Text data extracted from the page
◇ ◇ ◇ ◇ ◇ ◇ ◇

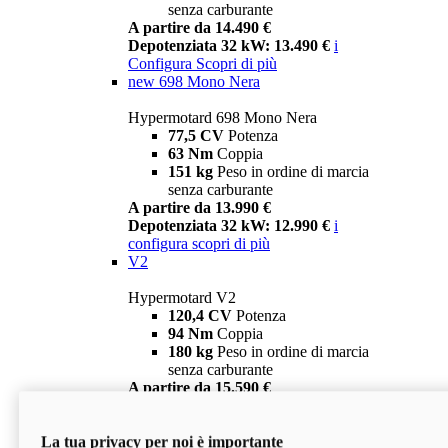
senza carburante
A partire da 14.490 €
Depotenziata 32 kW: 13.490 €
i
Configura
Scopri di più
new
698 Mono Nera
Hypermotard 698 Mono Nera
77,5 CV
Potenza
63 Nm
Coppia
151 kg
Peso in ordine di marcia
senza carburante
A partire da 13.990 €
Depotenziata 32 kW: 12.990 €
i
configura
scopri di più
V2
Hypermotard V2
120,4 CV
Potenza
94 Nm
Coppia
180 kg
Peso in ordine di marcia
senza carburante
A partire da 15.590 €
Depotenziata 35 kW: 14.590 €
i
configura
scopri di più
La tua privacy per noi è importante
V2 SP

◇ ◇ ◇ ◇ ◇ ◇ ◇

Please quote every line of text in the records above verbatim, leaving out the pictures.

senza carburante
A partire da 14.490 €
Depotenziata 32 kW: 13.490 €
i
Configura
Scopri di più
new
698 Mono Nera
Hypermotard 698 Mono Nera
77,5 CV
Potenza
63 Nm
Coppia
151 kg
Peso in ordine di marcia
senza carburante
A partire da 13.990 €
Depotenziata 32 kW: 12.990 €
i
configura
scopri di più
V2
Hypermotard V2
120,4 CV
Potenza
94 Nm
Coppia
180 kg
Peso in ordine di marcia
senza carburante
A partire da 15.590 €
Depotenziata 35 kW: 14.590 €
i
configura
scopri di più
La tua privacy per noi è importante
V2 SP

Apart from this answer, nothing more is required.